▸ Sayfa Alıntısı:

········

Türkiye’de şifreli kanallara abonelik oldukça düşük düzeylerdedir. 2000 yılı itibarıyla hanelerin ancak %4’ünde şifreli yayın izlenmektedir (TUBITAK-BILTEN 2001, s. 43). 2001 sonu itibarıyla analog televizyon yayınlarını karasal frekanslardan şifreli olarak (nagravision sistemi ile) sunan yalnızca Cine 5 adlı kuruluş kalmıştır. Diğerleri (StarDigital, Digitürk) yayınlarını dijital paket halinde uydulardan yürütmektedirler. Cine 5 ayrıca uydudan analog ve dijital şifreli yayın da yapmaktadır. Dijital yayın cihazlarının kullanımının 2000 yılındaki %1 seviyesinde (TUBITAK-BILTEN 2001, s. 44) kalmayarak  giderek yaygınlaştığı gözlenmektedir. Bunda dijital uydu alıcılarının fiyatlarının giderek ucuzlaması, dijital yayın kanal sayısının hızla artması, bazı firmaların bu cihazlara çok düşük fiyatla şifreli kanal kaçak abonelik olanağı yüklemeleri ya da bilgisayarlarla bu şifreleri çözen programların hızla yayılması önemli etmenlerdir. Karasal frekanslar ve kablo üzerinden dijital yayıncılık konusundaki kamusal otoritelerden kaynaklanan düzenleme gecikmeleri de uydu yayıncılığının yaygınlaşmasında bir diğer etmendir.

Kaydedilmiş Medya
2000 yılına girildiğinde manyetik band üzerine kaydedilmiş medya (ses ve video kasetleri) kullanımı yerini giderek compact disk üzerine kaydedilmiş medyaya (CD-ROM, Audio CD, VCD ve DVD) bırakmakta olduğu gözlenmektedir. Örneğin 1999 yılında 68 milyon Dolar olan audio/video kaset üretimi 2000 yılında 16 milyon dolara gerilemiştir (TESID 2001). Benzer şekilde Kültür Bakanlığı’ndan eser işletme belgesi alınan müzik kasetleri 1990 yılından 1996 yılına 3 bin seviyesinden 2 bin seviyesine gerilerken aynı dönemde belge alınan Audio-CD sayısı 182 den 762 ye yükselmiştir (TUENA 1998, s. 11).  Türkiye’de bir yeni medya olarak CD ve türevleri için en çok tartışılan konu korsan üretim olmuştur. Özellikle Dünya Ticaret Örgütü’nün geliştirdiği kurallar ve Türkiye’nin 1995 yılında Avrupa Gümrük Birliği’ne girmesi, telif hakları konusunda yeni yasal düzenlemeleri zorunlu kılmıştır. Bir yandan 1991 yılında Türk Ceza Kanunu’nun 525. maddesine eklenen hükümlerle bilişim suçları düzenlenirken 1951 yılından beri yürürlükte bulunan 5846 sayılı Fikir ve Sanat Eserleri Kanunu 1983, 1995 ve 2001 yıllarında değiştirmiş ve güncellenmiştir. Öte yandan 1986 yılında çıkarılan Sinema, Video ve Müzik Eserleri Kanunu da 1987’de değiştirilerek güncellenmiştir. Tüm bu yasal düzenlemeler sonucunda korsan yazılım oranının 1994 yılındaki % 90’lar seviyesinden 2000 yılında % 63’e düştüğü tahmin edilmektedir[1]. Ancak 1998 yılı için ABD’nin kaybının 224 milyon Dolar olarak tahmin edildiği düşünülürse (USTR 1999, s. 409) yazılım ve yazılım dışı içerik bakımından Türkiye’de CD ve türevleri kaydedilmiş medyanın halen önemli bir bölümünün “korsan” olarak üretildiği ve dağıtıldığı söylenebilir ve bu nedenle resmi üretim ve dağıtım istatistiklerinin gerçek durumu yansıtmadığı ileri sürülebilir.

········

▸ Ham Kayıtlar:

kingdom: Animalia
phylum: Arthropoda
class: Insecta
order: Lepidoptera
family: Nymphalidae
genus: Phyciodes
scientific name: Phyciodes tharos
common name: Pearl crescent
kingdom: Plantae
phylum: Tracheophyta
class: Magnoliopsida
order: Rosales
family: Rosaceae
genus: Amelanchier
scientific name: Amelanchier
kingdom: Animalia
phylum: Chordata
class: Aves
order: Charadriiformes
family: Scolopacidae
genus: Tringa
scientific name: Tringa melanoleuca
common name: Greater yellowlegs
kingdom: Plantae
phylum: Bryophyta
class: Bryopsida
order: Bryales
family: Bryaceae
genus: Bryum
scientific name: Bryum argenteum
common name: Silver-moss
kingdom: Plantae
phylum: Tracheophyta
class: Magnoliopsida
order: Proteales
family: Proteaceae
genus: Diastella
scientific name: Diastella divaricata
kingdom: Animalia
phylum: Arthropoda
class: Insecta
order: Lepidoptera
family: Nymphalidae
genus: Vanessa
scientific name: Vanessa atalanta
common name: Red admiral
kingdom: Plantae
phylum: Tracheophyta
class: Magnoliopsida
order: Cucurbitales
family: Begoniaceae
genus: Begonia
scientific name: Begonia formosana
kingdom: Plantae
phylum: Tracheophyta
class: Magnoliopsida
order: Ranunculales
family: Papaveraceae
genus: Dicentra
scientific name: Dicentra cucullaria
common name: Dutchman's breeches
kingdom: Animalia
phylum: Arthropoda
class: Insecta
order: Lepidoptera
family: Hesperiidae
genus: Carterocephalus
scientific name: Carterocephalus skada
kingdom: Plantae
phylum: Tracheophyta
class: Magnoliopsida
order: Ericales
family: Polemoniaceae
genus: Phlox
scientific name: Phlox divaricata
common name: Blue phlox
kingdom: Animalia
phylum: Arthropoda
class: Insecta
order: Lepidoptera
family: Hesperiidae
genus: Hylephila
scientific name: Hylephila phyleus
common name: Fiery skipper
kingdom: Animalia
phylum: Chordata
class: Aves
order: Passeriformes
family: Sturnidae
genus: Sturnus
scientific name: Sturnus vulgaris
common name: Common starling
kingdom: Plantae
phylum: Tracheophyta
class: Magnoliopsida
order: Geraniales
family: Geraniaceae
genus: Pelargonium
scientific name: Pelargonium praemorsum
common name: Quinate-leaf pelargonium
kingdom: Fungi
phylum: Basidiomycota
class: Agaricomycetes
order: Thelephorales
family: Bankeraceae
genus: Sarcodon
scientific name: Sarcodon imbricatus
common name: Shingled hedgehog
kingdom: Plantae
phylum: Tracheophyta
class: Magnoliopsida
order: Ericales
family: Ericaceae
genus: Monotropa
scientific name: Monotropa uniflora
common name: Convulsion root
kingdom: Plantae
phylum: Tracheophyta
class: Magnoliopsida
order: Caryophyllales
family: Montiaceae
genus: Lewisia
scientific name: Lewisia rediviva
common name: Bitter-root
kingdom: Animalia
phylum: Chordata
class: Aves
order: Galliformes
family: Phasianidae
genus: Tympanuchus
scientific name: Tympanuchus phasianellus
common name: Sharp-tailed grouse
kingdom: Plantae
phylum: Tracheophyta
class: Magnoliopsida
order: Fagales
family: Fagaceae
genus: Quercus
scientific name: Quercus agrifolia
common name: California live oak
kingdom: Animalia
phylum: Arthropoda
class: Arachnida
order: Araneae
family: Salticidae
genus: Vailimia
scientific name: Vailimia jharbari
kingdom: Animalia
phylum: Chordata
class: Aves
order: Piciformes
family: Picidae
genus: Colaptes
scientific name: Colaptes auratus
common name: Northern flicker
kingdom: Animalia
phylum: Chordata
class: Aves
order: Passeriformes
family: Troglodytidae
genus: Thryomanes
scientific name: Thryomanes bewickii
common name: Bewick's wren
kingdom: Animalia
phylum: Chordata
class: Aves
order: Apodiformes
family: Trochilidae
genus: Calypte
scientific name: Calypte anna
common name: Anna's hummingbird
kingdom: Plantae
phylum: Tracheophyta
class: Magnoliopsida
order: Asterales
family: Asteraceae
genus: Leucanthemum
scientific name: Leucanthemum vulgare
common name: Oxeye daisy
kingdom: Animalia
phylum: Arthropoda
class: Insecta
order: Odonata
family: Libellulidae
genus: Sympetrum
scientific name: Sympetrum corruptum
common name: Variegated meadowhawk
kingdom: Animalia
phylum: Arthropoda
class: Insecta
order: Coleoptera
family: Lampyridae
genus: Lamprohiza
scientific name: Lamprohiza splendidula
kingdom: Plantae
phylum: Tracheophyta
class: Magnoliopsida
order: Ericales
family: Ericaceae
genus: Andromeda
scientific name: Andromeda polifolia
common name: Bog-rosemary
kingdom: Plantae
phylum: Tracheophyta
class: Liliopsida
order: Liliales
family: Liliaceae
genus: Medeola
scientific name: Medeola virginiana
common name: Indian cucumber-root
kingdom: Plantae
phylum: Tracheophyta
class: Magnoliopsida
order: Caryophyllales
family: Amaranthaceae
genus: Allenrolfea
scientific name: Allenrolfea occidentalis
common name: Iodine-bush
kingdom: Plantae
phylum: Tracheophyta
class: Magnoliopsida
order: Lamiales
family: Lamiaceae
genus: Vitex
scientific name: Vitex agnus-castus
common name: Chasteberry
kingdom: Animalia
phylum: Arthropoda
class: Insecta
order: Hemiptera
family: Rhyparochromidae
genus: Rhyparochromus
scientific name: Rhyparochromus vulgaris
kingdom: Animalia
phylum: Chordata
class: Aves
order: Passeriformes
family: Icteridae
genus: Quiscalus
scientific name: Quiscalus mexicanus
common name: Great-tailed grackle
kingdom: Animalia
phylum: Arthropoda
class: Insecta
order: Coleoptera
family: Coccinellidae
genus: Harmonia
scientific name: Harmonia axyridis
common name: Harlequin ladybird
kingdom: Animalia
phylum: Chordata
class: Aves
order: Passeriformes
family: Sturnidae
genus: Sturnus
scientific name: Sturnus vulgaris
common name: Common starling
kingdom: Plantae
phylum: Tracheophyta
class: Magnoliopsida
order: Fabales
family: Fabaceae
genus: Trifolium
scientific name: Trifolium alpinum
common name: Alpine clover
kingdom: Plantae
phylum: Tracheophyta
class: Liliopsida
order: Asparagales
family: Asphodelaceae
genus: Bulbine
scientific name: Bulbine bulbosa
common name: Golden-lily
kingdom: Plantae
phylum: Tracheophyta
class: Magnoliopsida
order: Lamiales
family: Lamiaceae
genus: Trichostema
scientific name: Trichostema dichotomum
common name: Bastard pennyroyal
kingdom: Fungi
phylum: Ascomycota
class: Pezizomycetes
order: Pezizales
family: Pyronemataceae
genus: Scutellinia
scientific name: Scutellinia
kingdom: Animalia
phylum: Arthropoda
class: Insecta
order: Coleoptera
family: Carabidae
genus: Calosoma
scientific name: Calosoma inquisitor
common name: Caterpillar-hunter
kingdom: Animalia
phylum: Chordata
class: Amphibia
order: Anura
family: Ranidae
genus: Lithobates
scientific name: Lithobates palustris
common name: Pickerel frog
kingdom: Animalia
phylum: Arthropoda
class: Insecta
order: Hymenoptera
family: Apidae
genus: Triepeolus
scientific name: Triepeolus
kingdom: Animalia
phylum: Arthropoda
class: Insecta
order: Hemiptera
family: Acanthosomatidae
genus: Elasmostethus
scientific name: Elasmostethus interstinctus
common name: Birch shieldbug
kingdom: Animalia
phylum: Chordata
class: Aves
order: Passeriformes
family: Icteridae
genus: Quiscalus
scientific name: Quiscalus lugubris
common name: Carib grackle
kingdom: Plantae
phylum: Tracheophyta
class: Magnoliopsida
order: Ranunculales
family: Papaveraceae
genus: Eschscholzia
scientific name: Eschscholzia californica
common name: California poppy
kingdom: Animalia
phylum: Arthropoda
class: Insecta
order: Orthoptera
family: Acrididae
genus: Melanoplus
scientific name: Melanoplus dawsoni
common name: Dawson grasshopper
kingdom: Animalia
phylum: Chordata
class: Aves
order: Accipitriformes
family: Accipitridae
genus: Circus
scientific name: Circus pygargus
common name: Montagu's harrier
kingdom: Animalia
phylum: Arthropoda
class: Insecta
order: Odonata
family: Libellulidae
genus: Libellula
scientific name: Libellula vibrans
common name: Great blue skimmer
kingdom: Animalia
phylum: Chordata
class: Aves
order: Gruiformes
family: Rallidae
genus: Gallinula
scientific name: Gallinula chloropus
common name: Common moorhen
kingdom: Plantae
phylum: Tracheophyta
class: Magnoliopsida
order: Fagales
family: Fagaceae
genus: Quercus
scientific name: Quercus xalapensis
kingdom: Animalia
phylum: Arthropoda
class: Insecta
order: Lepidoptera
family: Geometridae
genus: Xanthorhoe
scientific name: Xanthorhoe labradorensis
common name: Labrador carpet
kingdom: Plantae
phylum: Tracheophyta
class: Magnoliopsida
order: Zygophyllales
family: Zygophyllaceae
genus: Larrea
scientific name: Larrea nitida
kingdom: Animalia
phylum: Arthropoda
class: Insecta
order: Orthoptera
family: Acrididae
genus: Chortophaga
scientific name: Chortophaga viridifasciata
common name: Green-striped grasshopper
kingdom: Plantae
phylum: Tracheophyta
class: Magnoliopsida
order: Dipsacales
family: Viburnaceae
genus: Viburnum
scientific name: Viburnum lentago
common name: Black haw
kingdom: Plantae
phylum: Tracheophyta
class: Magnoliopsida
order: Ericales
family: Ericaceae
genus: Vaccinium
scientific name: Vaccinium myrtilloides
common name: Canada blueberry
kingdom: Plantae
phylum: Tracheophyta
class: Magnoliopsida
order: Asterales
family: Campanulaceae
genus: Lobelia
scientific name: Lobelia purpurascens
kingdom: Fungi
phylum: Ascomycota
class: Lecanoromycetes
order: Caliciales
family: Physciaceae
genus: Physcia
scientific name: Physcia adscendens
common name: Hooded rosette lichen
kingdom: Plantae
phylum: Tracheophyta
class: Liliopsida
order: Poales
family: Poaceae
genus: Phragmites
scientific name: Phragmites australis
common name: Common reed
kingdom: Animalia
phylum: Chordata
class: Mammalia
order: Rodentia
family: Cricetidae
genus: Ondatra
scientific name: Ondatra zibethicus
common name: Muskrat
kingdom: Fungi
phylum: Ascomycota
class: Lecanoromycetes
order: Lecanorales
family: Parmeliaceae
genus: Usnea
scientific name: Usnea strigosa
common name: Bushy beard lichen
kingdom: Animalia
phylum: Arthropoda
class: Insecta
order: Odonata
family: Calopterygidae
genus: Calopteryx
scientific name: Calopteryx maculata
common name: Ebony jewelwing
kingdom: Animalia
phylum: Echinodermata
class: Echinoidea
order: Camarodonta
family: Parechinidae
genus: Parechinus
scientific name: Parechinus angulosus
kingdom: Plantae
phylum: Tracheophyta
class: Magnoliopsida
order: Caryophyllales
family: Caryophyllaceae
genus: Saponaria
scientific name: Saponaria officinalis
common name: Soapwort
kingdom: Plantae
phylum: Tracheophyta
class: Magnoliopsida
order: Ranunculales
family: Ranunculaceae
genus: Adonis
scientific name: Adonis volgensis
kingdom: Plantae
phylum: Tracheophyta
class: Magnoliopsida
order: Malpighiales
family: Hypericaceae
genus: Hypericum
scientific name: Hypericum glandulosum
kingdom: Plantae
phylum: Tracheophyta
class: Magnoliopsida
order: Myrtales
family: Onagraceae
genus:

········

▸ Görevleriniz:
A. Kayıtlarda "common name: California live oak" ifadesini içeren satırdan başlayıp "family: Picidae" ifadesini içeren satırda biten satırları, boş satırları çıkararak numaralı liste olarak yazın.
B. Türkiye'deki medya kullanımıyla ilgili metni kaldığı yerden devam ettirin.
Metin ile kayıtlar birbirinden bağımsızdır.

▸ Görevlere Göre Yanıtlar:
A.
1. common name: California live oak
2. kingdom: Animalia
3. phylum: Arthropoda
4. class: Arachnida
5. order: Araneae
6. family: Salticidae
7. genus: Vailimia
8. scientific name: Vailimia jharbari
9. kingdom: Animalia
10. phylum: Chordata
11. class: Aves
12. order: Piciformes
13. family: Picidae

B.
İnternet
Türkiye’de 1993 yılında 64 Kbs kapasiteli bir hatla uluslararası bağlantı sağlayan internet, bugün önemli bir aşama kaydederek uluslararası bağlantı band genişliğini kamusal işletici TTNET için 2002 başı itibariyle 544 Mbs seviyesine çıkarmıştır. Benzer band genişliği iyileşmeleri yurtiçi omurga, özel işleticiler ve akademik ağ ULAKNET için de söz konusu olmuştur. Ancak tüm bunlara karşın Türkiye’de internet erişimi ve kullanımı bir çok ülkeyle kıyaslandığında oldukça düşük seviyelerde gerçekleşmektedir.  Bunun bir nedeni olarak Türkiye’deki erişim fiyatlarının yüksekliği ileri sürülmektedir. OECD ülkeleri arasında Türkiye, internet erişimi maliyetleri açısından ABD, İngiltere, İtalya gibi zengin ülkelerden daha pahalı erişim maliyetleri ile 18. sırada yer almaktadır (OECD 2000). Kişi başına milli gelirin düşüklüğü de göz önüne alındığında erişim maliyetleri açısından durumun çok kötü olduğu görülecektir. Öte yandan internet üzerinden e-ticaret uygulamalarının gelişmişlik düzeyini ölçmede bir ölçüt olarak kullanılan kişi başına güvenli sunucu (SSL secure socket layer server) sayısı bakımından Türkiye, OECD sıralamasında Meksika’nın önünde sondan ikinci sırada yer almaktadır (OECD 2000). E-devlet uygulamaları kullanımı bakımından ise Türkiye, 27 ülke için yapılan bir araştırmada % 3 ile Endonezya’nın hemen önünde sondan ikinci sırada yer almaktadır (Taylor, Nelson Sofres 2002). Tüm bunlar, Türkiye’de internet kullanımının giderek yaygınlaşmasına karşın, alt yapı ve içerik bakımından gelişmiş ülkelerde olduğu gibi ekonomik ve toplumsal dönüşümleri hızlandırabilecek bir yapılanma içine girilemediğini göstermektedir.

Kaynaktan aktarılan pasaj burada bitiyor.